For Gazans, leaving may mean never coming back.
A population trapped between the line and the border
The yellow line deepens this pressure:
Families attempting to return home are blocked by unclear or shifting boundaries.
Efforts to formalise the line raise fears of a new permanent frontier.
Combined with one-way proposals at Rafah, many Palestinians see the outline of a coerced population movement.
This is why a single line on the map has become a regional flashpoint.
Why It Matters – and Who It Affects
For Palestinians in Gaza
The ceasefire has not delivered peace:
Casualties continue, especially in overcrowded displacement areas.
Homes remain inaccessible across the yellow line.
Political uncertainty dominates: Hamas is weakened but not gone, while alternative governance is being shaped largely without Gazan input.
The danger is a transition from open war to open-ended limbo.
For Israel
For Israel, the yellow line is framed as security:
It reduces troop exposure while preserving leverage inside Gaza.
It supports the government narrative of progress on hostage recovery.
Yet long-term reliance on forward positions and militias risks a drawn-out low-intensity conflict.
This uneasy balance of deterrence and control is politically fragile.
For Lebanon and the wider region
Every strike in Lebanon risks miscalculation. A deadly incident could rapidly escalate into a broader confrontation, drawing in regional powers and inflaming domestic tensions in Beirut.
For the UK and Europe
The situation poses several challenges:
Humanitarian expectations around civilian protection.

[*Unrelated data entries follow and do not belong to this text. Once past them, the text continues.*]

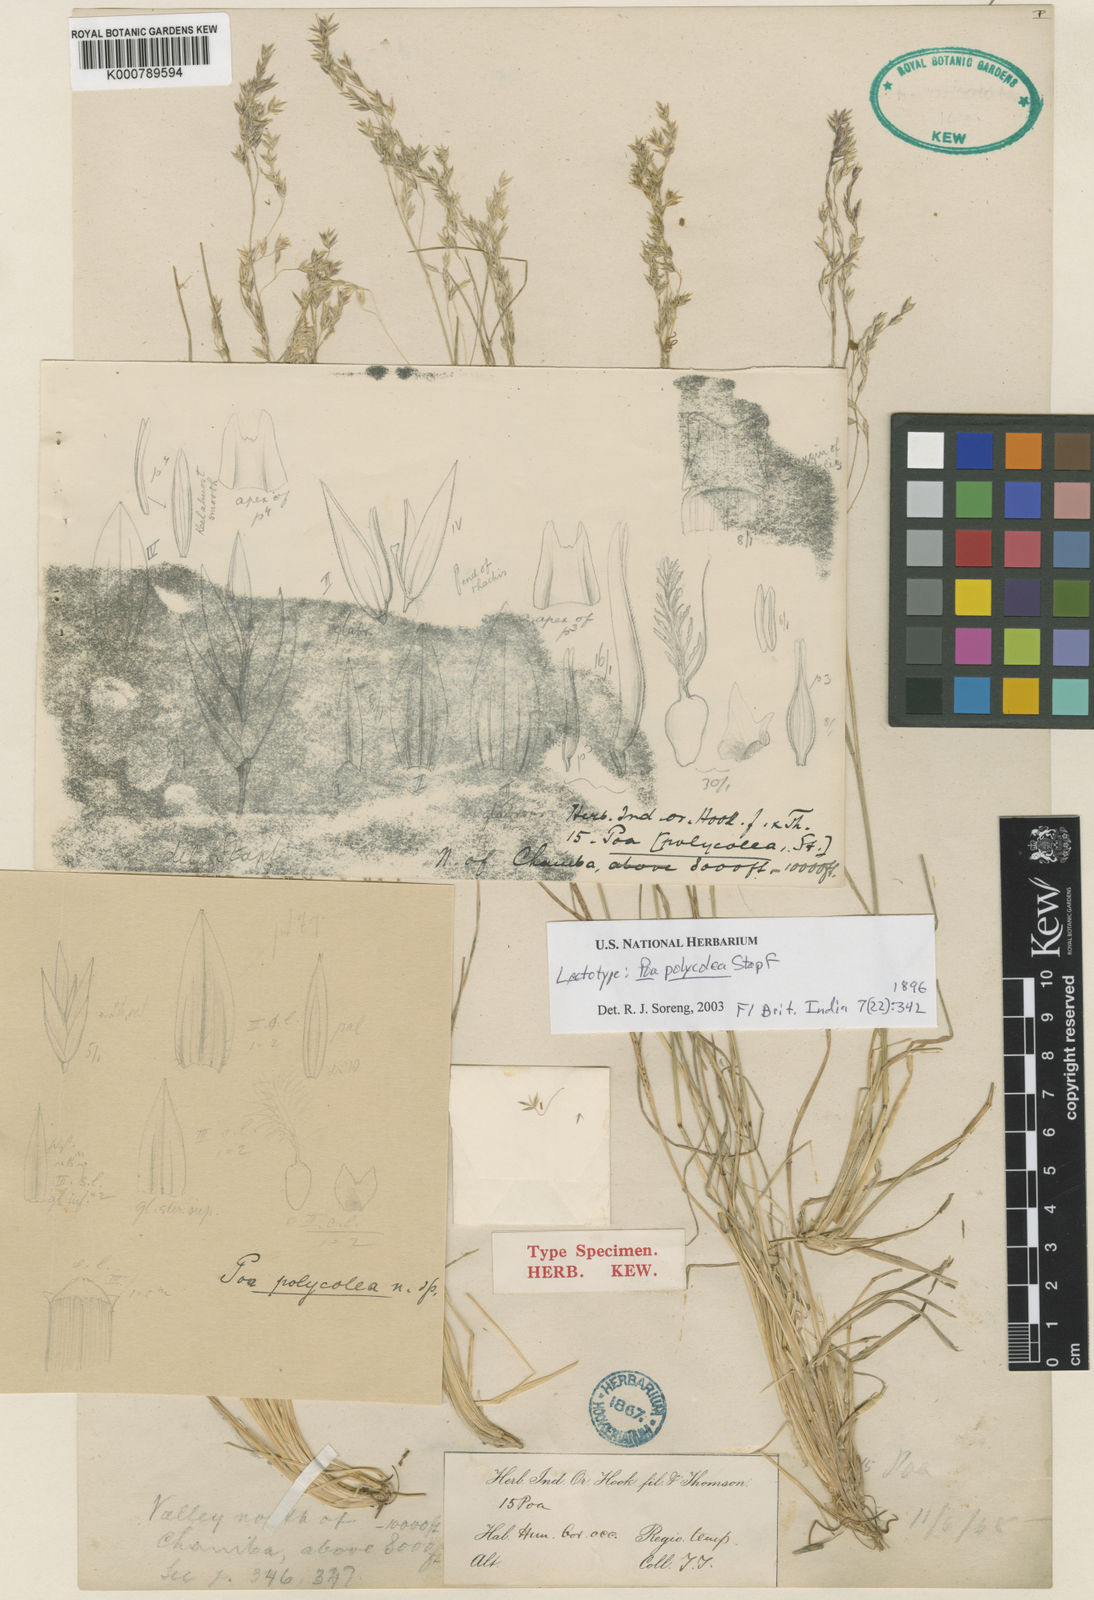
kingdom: Plantae
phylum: Tracheophyta
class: Liliopsida
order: Poales
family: Poaceae
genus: Poa
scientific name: Poa polycolea
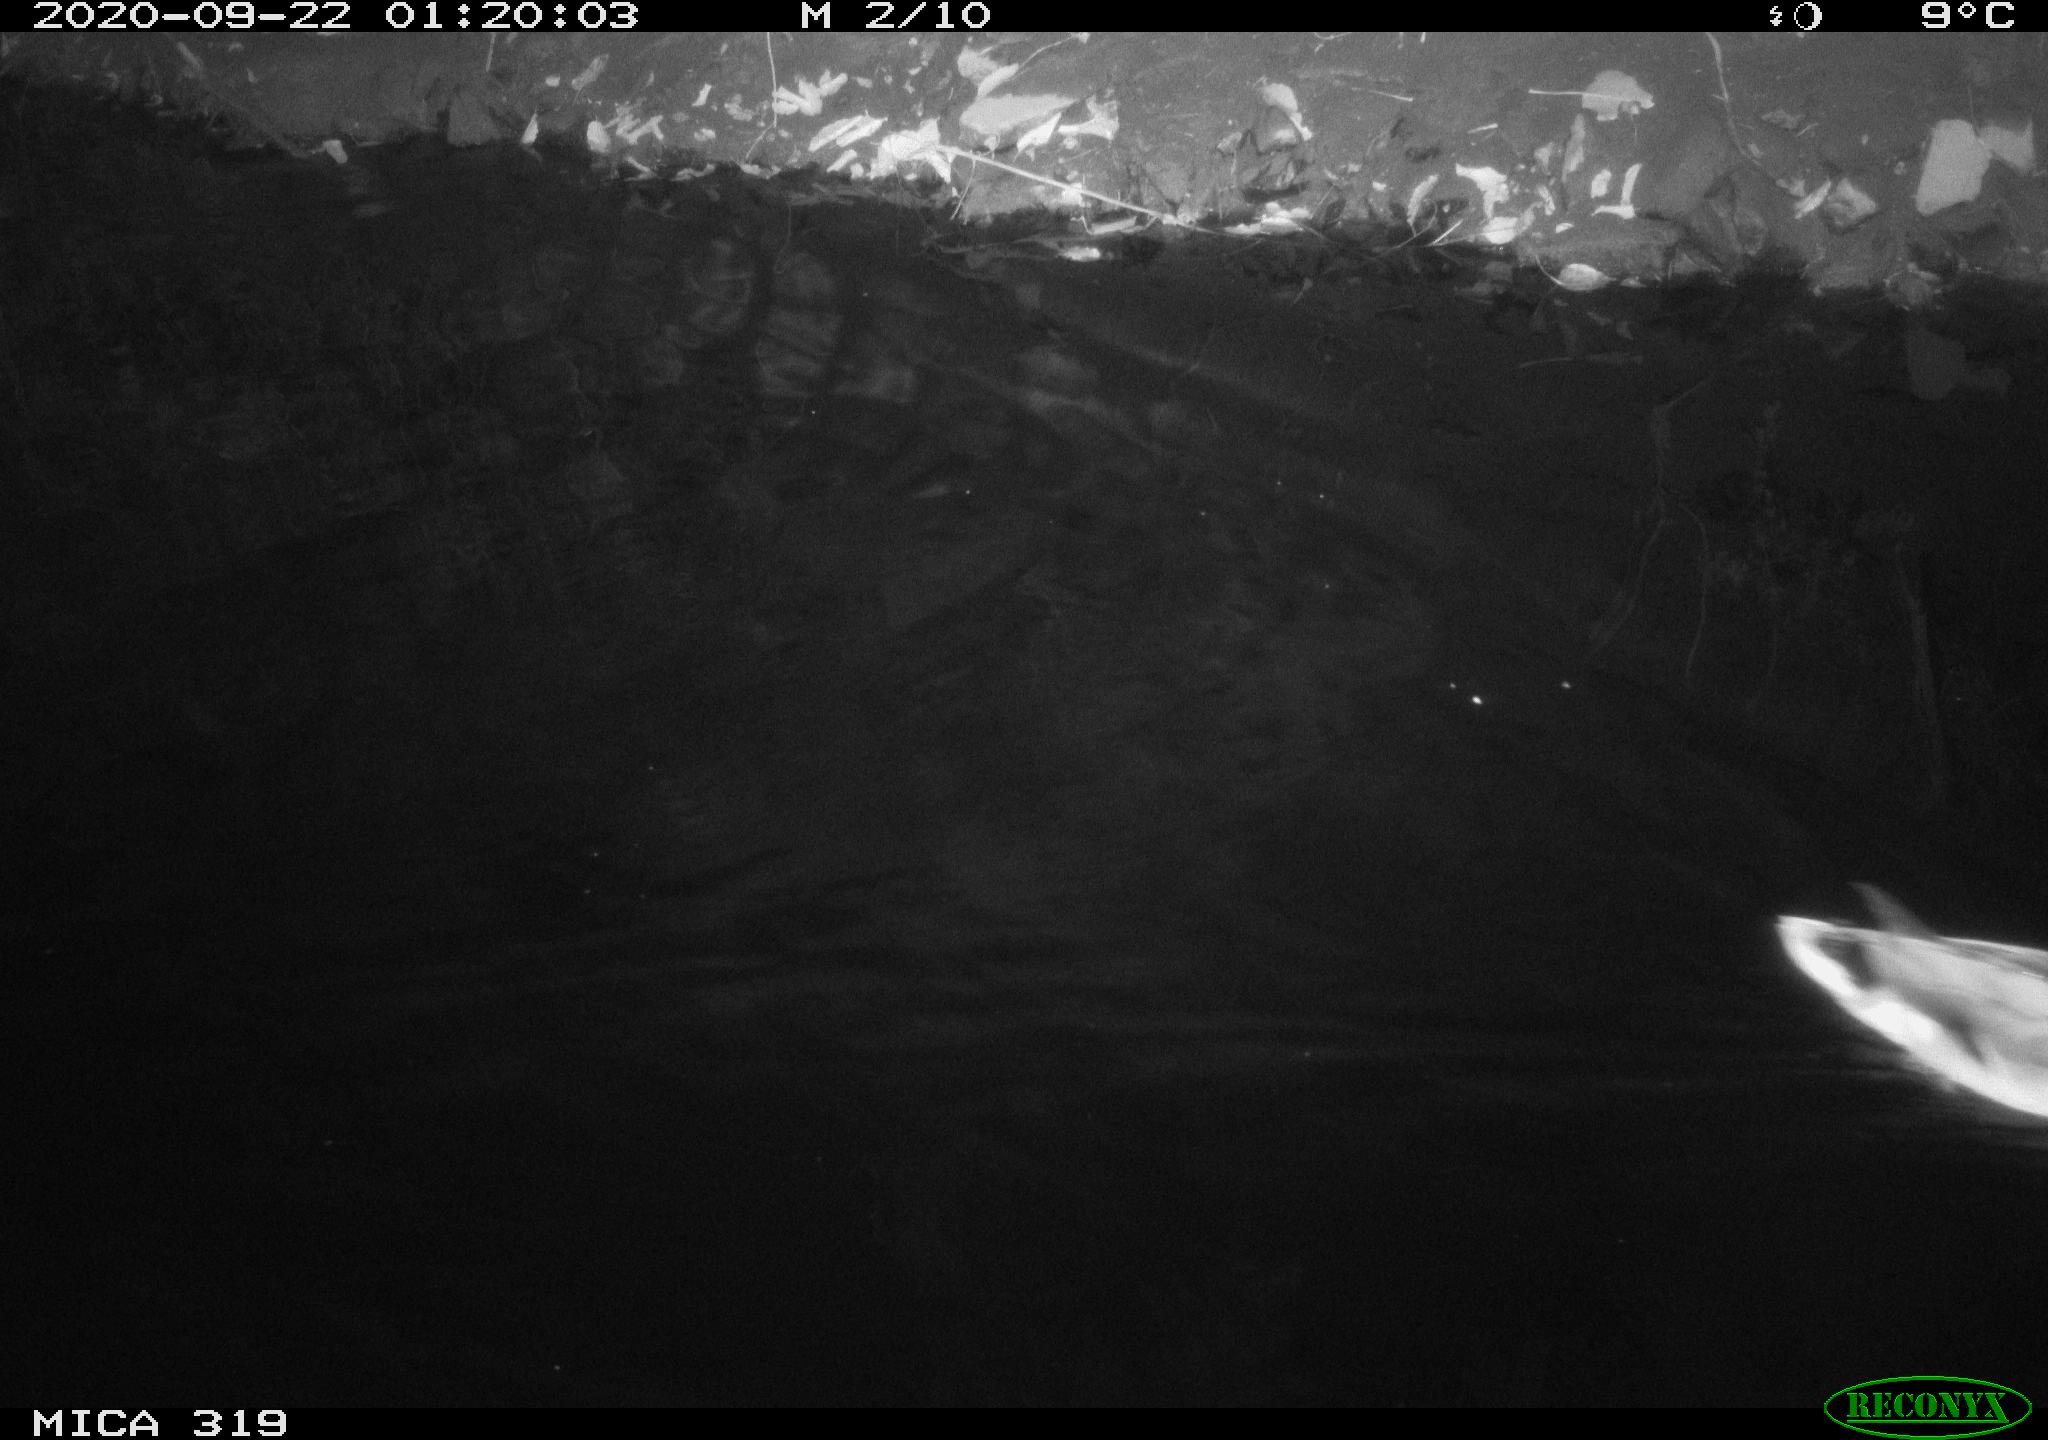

Legal scrutiny of arms exports and intelligence cooperation.
Diplomatic credibility, especially after endorsing the ceasefire framework.
For many European publics, Gaza is a test of whether their governments’ human-rights principles carry real weight.
Big Picture: A De Facto Partition of Gaza?
The most troubling possibility is that temporary measures become permanent:
The yellow line and controlled crossings could harden into a new territorial division.
Gaza could be split into a militarised zone under Israeli oversight and a crowded enclave with limited sovereignty.
This would mirror fragmentation patterns seen in the West Bank, entrenching instability rather than resolving it.
Such an arrangement would not end the conflict; it would simply reshape it.
What to Watch Next
1. Hostage negotiations and the next phase
Progress on remaining hostage cases will reveal whether Israel and Palestinian factions are willing to move to deeper stages of the ceasefire plan.
2. Whether the yellow line becomes permanent
Watch for physical fortifications, expanded outposts or long-term infrastructure that signals entrenchment.
3. The final form of the Rafah crossing
A two-way crossing could ease humanitarian strain; a one-way route would intensify population-transfer fears.
4. The Lebanon front
Any shift from calibrated exchanges to heavier bombardment would be a warning sign of regional escalation.
5. UK and European policy
Arms export decisions, aid commitments and diplomatic pressure will indicate whether Western governments still believe the ceasefire can evolve into a political settlement.
Conclusion
The Gaza ceasefire has stopped the full intensity of war, but it has not created peace. The yellow line, Rafah crossing and the Lebanon front each represent choices that could either stabilise or fracture the region further.
For Gazans, the stakes are existential. For Israel, the choices shape its long-term security and legitimacy. For the UK and Europe, this moment is a test of principles versus realpolitik.
The coming weeks will determine whether this ceasefire is a bridge to a political settlement – or the blueprint for a new and unstable status quo.